Prediction of late-onset Alzheimer’s disease-associated enhancer elements

Background: Genome-wide association studies (GWAS) have added substantially to our understanding of the genetic factors implicated in late-onset Alzheimer’s disease (LOAD). However, GWAS alone lacks the granularity to determine causal variants from among thousands of candidates in each significant region. Determination of true causal variants must therefore be conducted through additional analyses following GWAS. This is further complicated by the fact that an estimated 93% of GWAS signals implicate variants in non-protein-coding regions where mechanisms involve indirect gene regulation (Maurano et al. 2012). Furthermore, regulatory elements do not necessarily regulate the closest genes. Therefore two key questions arise: (1) How do we distinguish between the multitudes of non-coding variants with significant P-values to determine causal variants? (2) How do we determine which target genes these causal variants regulate?Methods:We developed a pipeline integrating annotation data from ENCODE, NIH Roadmap Epigenomics, and FANTOM5 data among others for the purpose of detecting cell-type-specific enhancer-promoter relationships affected by LOAD-associated non-coding SNPs. From the 21 genome-wide significant LOAD-associated regions identified by the IGAP GWAS, 1,980 candidate SNPs were identified. Candidates were then prioritized for enhancer potential based on consensus among cell-type-specific and non-cell-type-specific enhancer markings. Target genes were predicted for top candidates based on gene expression QTL and chromatin conformation (3C and Hi-C) results, as well as through enhancer-promoter correlation of both open chromatin and RNA expression levels. Results:Using our pipeline we identified a set of five top candidate LOAD-associated enhancer SNPs, which are supported by multiple independent monocyte-specific enhancer marks.
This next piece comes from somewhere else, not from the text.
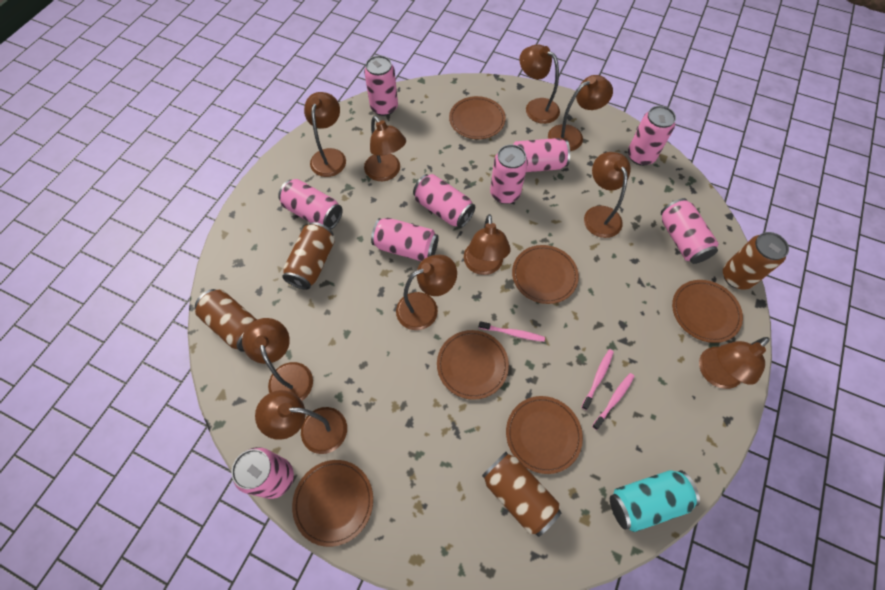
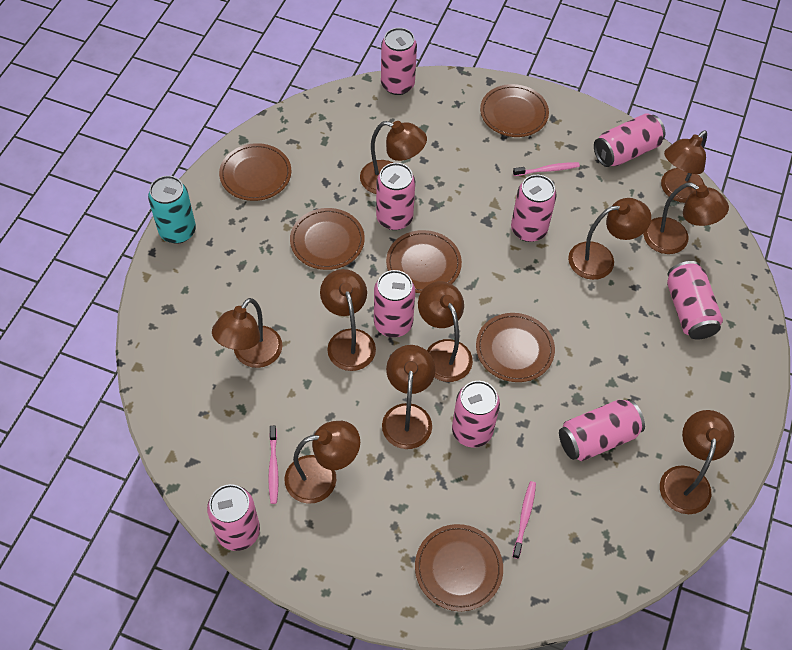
brown can: 4 -> 0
These SNPs were linked to the genes PTK2B, CASS4, MS4A4A, MS4A6A, and TAS2R41 by both FANTOM5 enhancer-promoter RNA expression correlation as well as monocyte-specific eQTL studies. We are currently in the process of performing luciferase assays in the THP-1 monocyte cell line in order to validate the enhancers’ activities. Conclusions: Through utilization of genomic annotation data, we were able to identify candidate causal SNPs within LOAD-associated non-protein coding regions. Further wet-lab validations are underway; we will report the findings during the AAIC 2015 meeting.